Pochi, ma ci sto lavorando, e poi non sempre quello che ricordo è l’inizio.
Per me sarebbero già troppi.
Metter in fila le città e le frasi dei libri era anche un modo per non pensare alla maniera glaciale in cui erano passati i giorni precedenti. Prima o poi avrei dovuto fare i conti con la spiacevole sensazione di avere sbagliato tutto, che qualcosa con lei si fosse rotto e che sarebbe stata dura mettere assieme i cocci una volta tornato a casa.
La felicidad, sépalo el lector, tiene muchos rostros. Viajar es, probablemente, uno de ellos. Entregue sus flores a quien sepa cuidar de ellas, y empiece. O reempiece. Ningun viaje es definitivo.[4. Viaggio in Portogallo]

 

Post-partita

L’Italia ha appena battuto il Ghana nella gara d’esordio al mondiale di Germania, reti di Pirlo da fuori area e Iaquinta -abile a sfruttare una disattenzione difensiva.
Seduti sull’erba della piazza davanti il locale stiamo tentando di capire, di spiegare o forse cerchiamo solo di trovare un finale accettabile dopo mesi di incomprensioni. Le parlo anche di quel viaggio, delle conchiglie che ho tenuto in tasca e di quanto mi sembrava bella mentre dormiva in treno sul sedile di fronte, il capo inclinato coi capelli sciolti ed i grossi occhiali da sole. Avevamo lasciato Aveiro per Porto viaggiando per terre basse vicine al mare, all’oceano. La luce del pomeriggio disegnava sui visi dei passeggeri sfumature arancioni e desideravo tanto degli occhiali scuri come uno dei protagonisti dei film di Kaurismaki. La notte prima avevamo diviso il divano del soggiorno della pensione.
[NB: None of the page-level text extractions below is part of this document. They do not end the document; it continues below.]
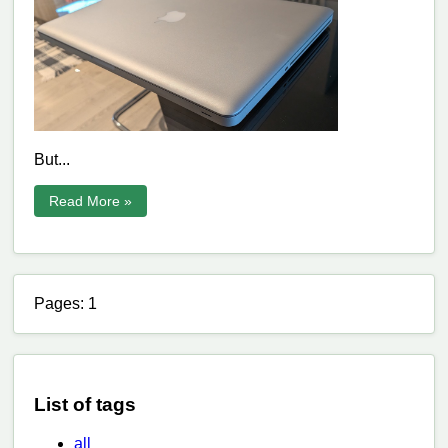
But...
Read More »
Pages: 1
List of tags
all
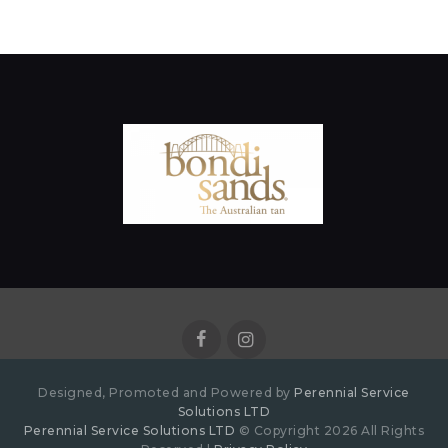
Designed, Promoted and Powered by
Perennial Service
Solutions LTD
Perennial Service Solutions LTD
© Copyright 2026 All Rights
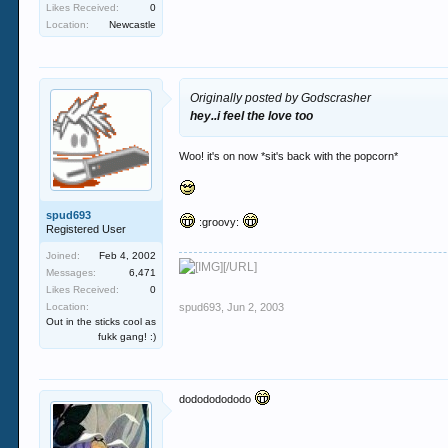
Likes Received:
0
Location:
Newcastle
Originally posted by Godscrasher
hey..i feel the love too
Woo! it's on now *sit's back with the popcorn*
spud693
:groovy:
Registered User
Joined:
Feb 4, 2002
[/URL]
Messages:
6,471
Likes Received:
0
Location:
spud693
,
Jun 2, 2003
Out in the sticks cool as
fukk gang! :)
dodododododo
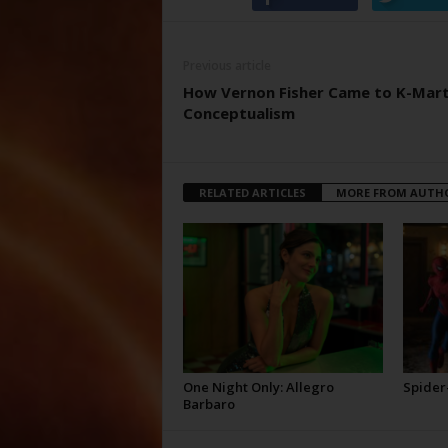
Previous article
How Vernon Fisher Came to K-Mar
Conceptualism
RELATED ARTICLES
MORE FROM AUTH
One Night Only: Allegro
Spider
Barbaro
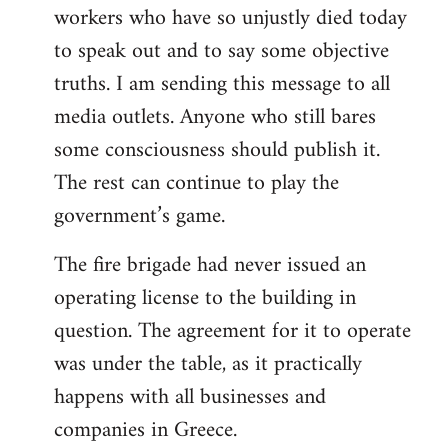
workers who have so unjustly died today
to speak out and to say some objective
truths. I am sending this message to all
media outlets. Anyone who still bares
some consciousness should publish it.
The rest can continue to play the
government’s game.
The fire brigade had never issued an
operating license to the building in
question. The agreement for it to operate
was under the table, as it practically
happens with all businesses and
companies in Greece.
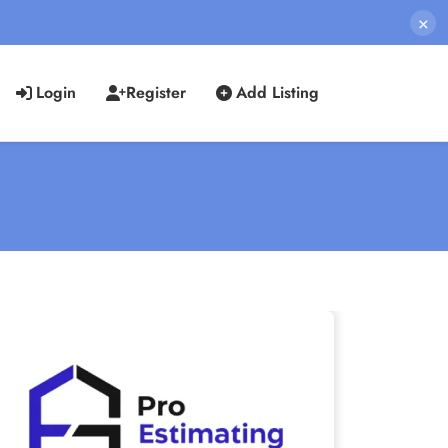
×
Login
Register
Add Listing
Alloggiavamo tutti e cinque in una stanza, una sistemazione accomodata all’ultimo minuto, ma dentro qualcuno russava, qualcuno aveva anche bevuto un bicchiere di troppo e su quel divano, inizialmente scelto per fumare prima di andare a dormire, abbiamo finito per abbracciarci come fosse la cosa più naturale, cercandoci come un rifugio che non avrebbe resistito al giorno dopo.
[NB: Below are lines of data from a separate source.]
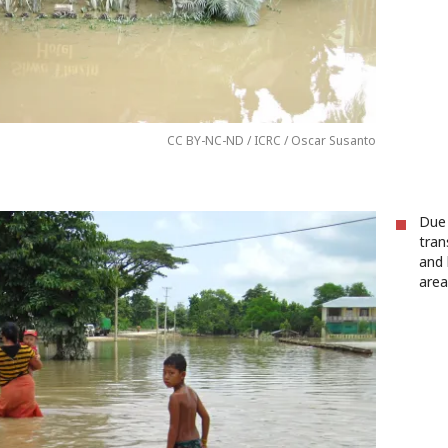
CC BY-NC-ND / ICRC / Oscar Susanto
Due
tran
and 
area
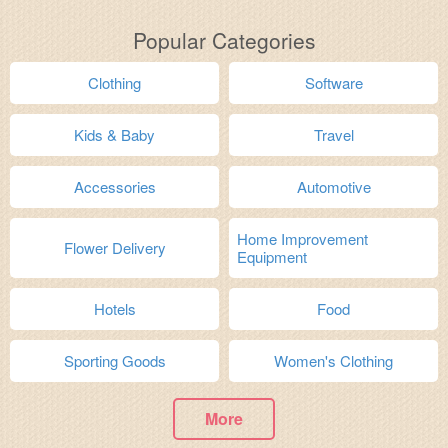
Popular Categories
Clothing
Software
Kids & Baby
Travel
Accessories
Automotive
Home Improvement
Flower Delivery
Equipment
Hotels
Food
Sporting Goods
Women's Clothing
More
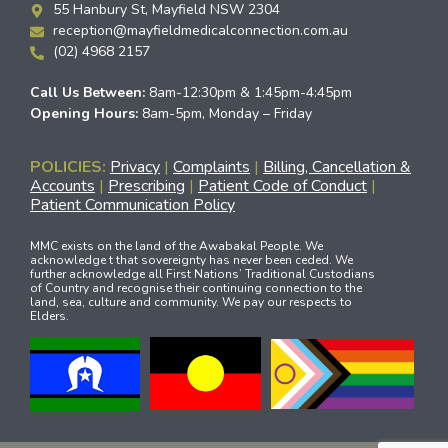
55 Hanbury St, Mayfield NSW 2304
reception@mayfieldmedicalconnection.com.au
(02) 4968 2157
Call Us Between:
8am-12:30pm & 1:45pm-4:45pm
Opening Hours:
8am-5pm, Monday – Friday
POLICIES:
Privacy
|
Complaints
|
Billing, Cancellation &
Accounts
|
Prescribing
|
Patient Code of Conduct
|
Patient Communication Policy
MMC exists on the land of the Awabakal People. We
acknowledge t that sovereignty has never been ceded. We
further acknowledge all First Nations’ Traditional Custodians
of Country and recognise their continuing connection to the
land, sea, culture and community. We pay our respects to
Elders.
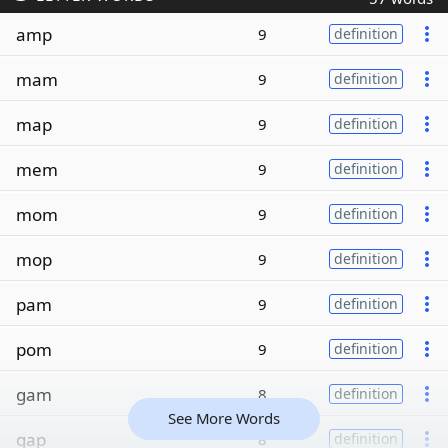
amp
9
definition
mam
9
definition
map
9
definition
mem
9
definition
mom
9
definition
mop
9
definition
pam
9
definition
pom
9
definition
gam
8
definition
See More Words
gap
8
definition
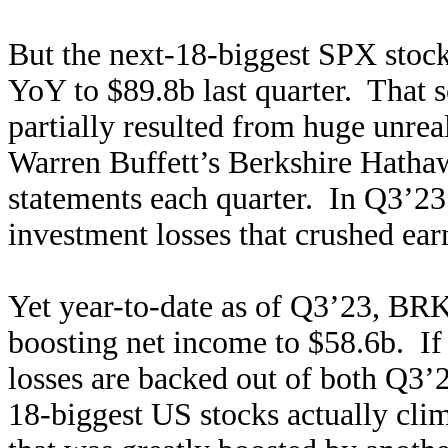
But the next-18-biggest SPX stoc
YoY to $89.8b last quarter. That 
partially resulted from huge unrea
Warren Buffett’s Berkshire Hathaw
statements each quarter. In Q3’2
investment losses that crushed ear
Yet year-to-date as of Q3’23, BRK 
boosting net income to $58.6b. If
losses are backed out of both Q3’2
18-biggest US stocks actually cl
La mattina ci aveva svegliato il rumore di una chiassosa comitiva che scendeva per le scale, le parole giungevano confuse e non capivo quale fosse la lingua così mi sono divertito ad immaginare un gruppo di turisti giapponesi scandalizzati per quella sistemazione provvisoria in una stanza così di passaggio. Le ho sussurrato all’orecchio che ci stavano sicuramente scattando delle foto.
Chi? Rispose con la voce ancora impastata dal sonno.
Una comitiva di turisti giapponesi.
Credo che sul momento abbia pensato che esistessero veramente, come le storie che mi divertivo ad inventare al buio mettendo assieme le poche parole che conoscevo in spagnolo ed all’occorrenza coniandone di nuove.
Ricordo una fiaba inventata lì su due piedi su un’isola con grattacieli e aragoste, per farla addormentare.
Era quando ancora questa storia doveva cominciare ma credo che in fondo fosse già lì.